Hydrochar from garden waste enhances drought tolerance in sunflower via soil-plant-gene interactions

Enhancing crop drought resilience is essential for sustainable agriculture in a changing climate. Among potential strategies, hydrochar (HC), a carbon-rich product of hydrothermal carbonization, represents a promising soil amendment. We hypothesized that HC enhances drought tolerance in Helianthus annuus L. through coordinated soil–plant–gene interactions that modulate water retention, plant hydraulics, and drought-responsive gene networks. Using a multiscale approach combining soil physicochemical analyses, plant physiology, and transcriptomics, we assessed the effects of garden waste-derived HC on H. annuus under well-watered and water-limited conditions. HC application improved soil water retention without altering key chemical parameters and enhanced plant hydraulics. Across irrigation regimes, HC-treated plants showed greater biomass accumulation and photosynthetic capacity.
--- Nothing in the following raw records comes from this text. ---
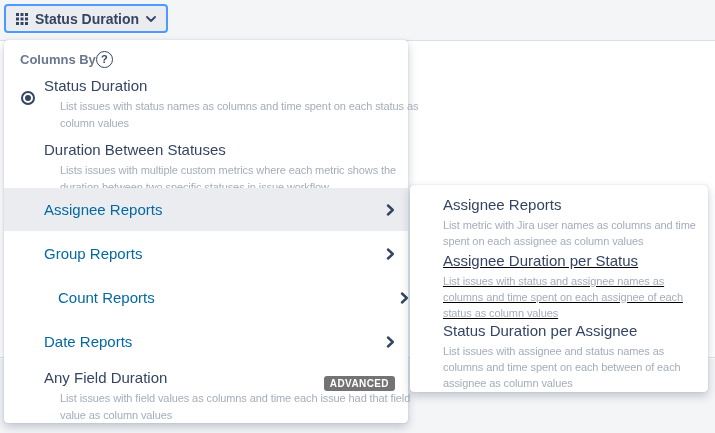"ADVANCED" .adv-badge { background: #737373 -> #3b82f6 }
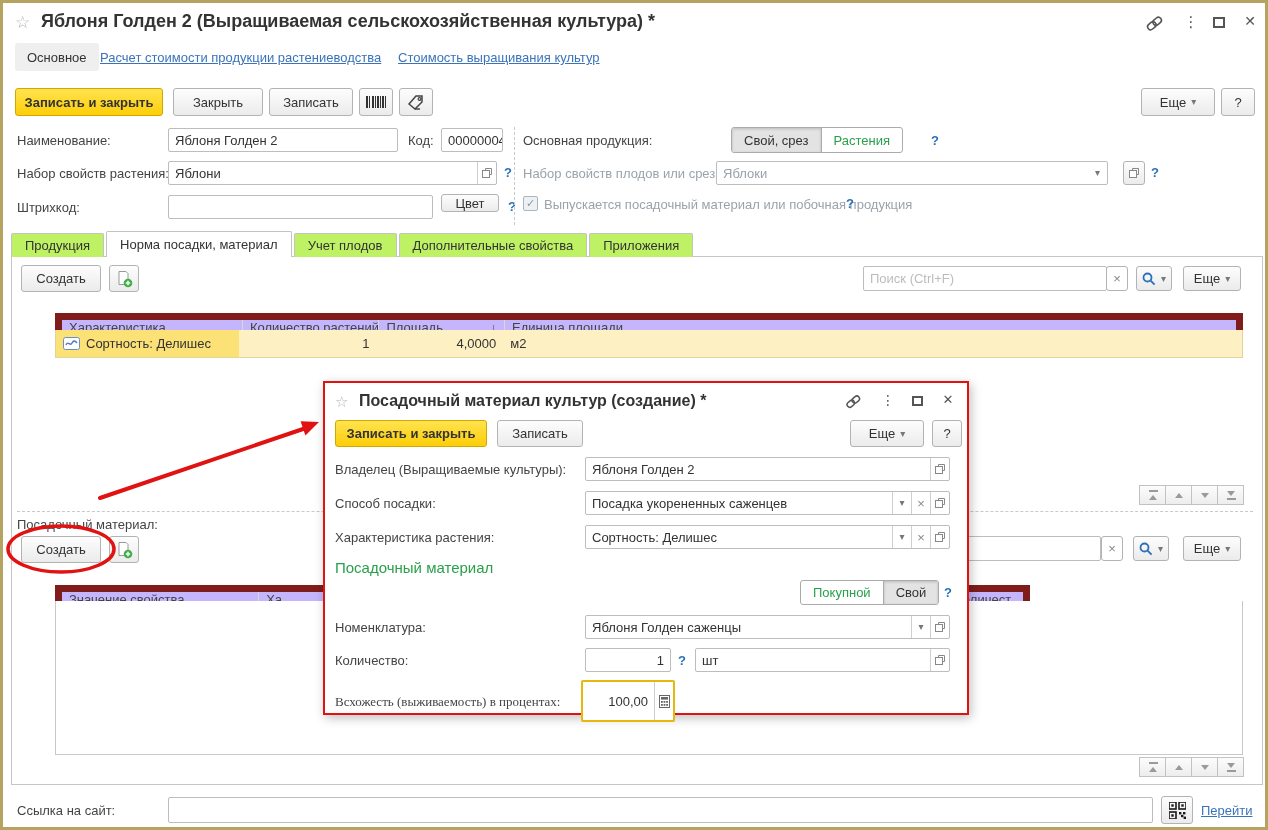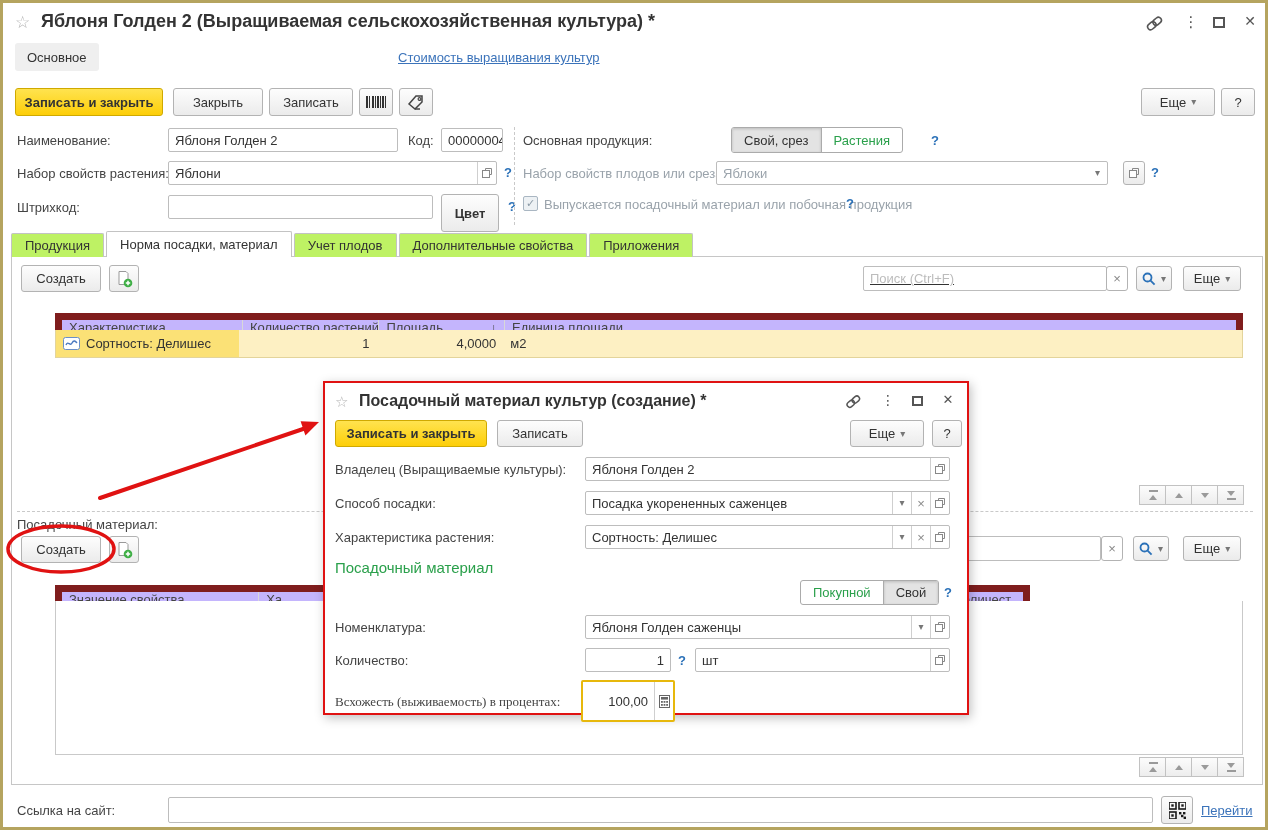"Расчет стоимости продукции" span.link { html: none -> <span>Расчет стоимости продукции растениеводства</span> }
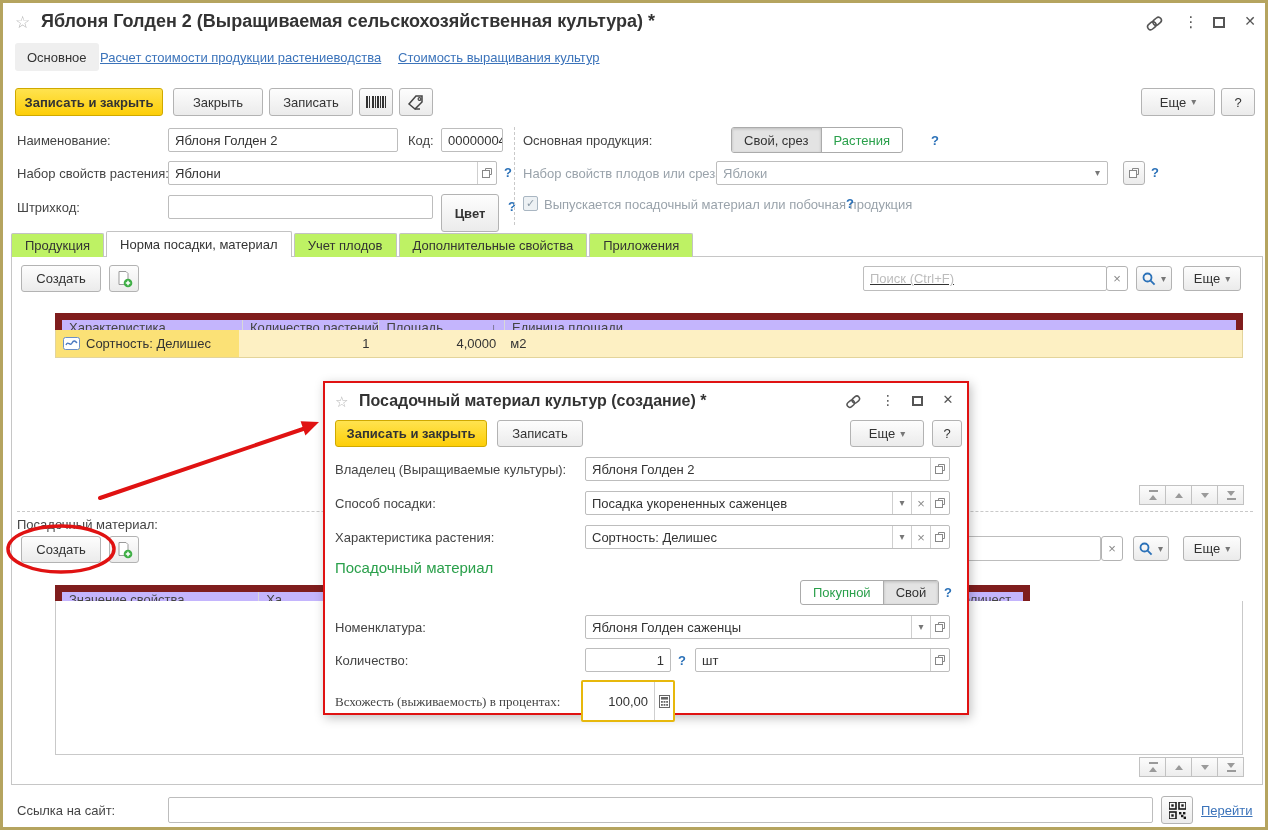"Цвет" div.btn { font-weight: bold -> none; height: 38px -> 18px }
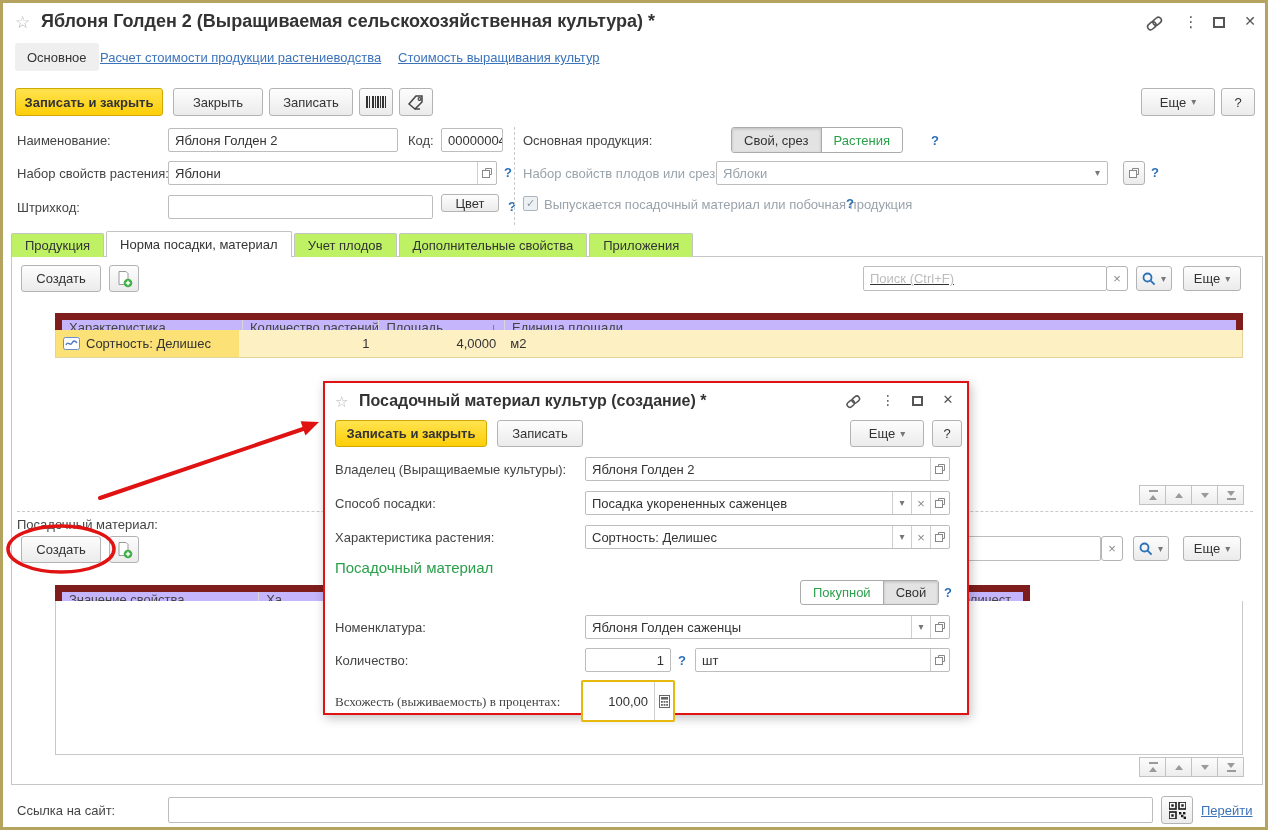"Поиск (Ctrl+F)" input.raw { text-decoration: underline -> none }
During drought, HC mitigated stress by maintaining leaf water potential and membrane integrity, and by promoting a more negative turgor loss point via osmotic adjustment and increased cell wall stiffness. Transcriptomic analysis revealed that HC modulated drought-responsive genes, including transcription factors (e.g., WRKY51, bZIP11) and genes involved in osmotic regulation, antioxidant defense, and hormonal signaling. The distinct molecular signature in HC-treated plants under drought suggests a priming effect that sustains physiological function under stress. This study provides novel evidence linking HC-induced soil enhancement to molecular drought responses in crops, highlighting HC’s potential as a circular input for improving adaptation and productivity in climate-resilient agroecosystems.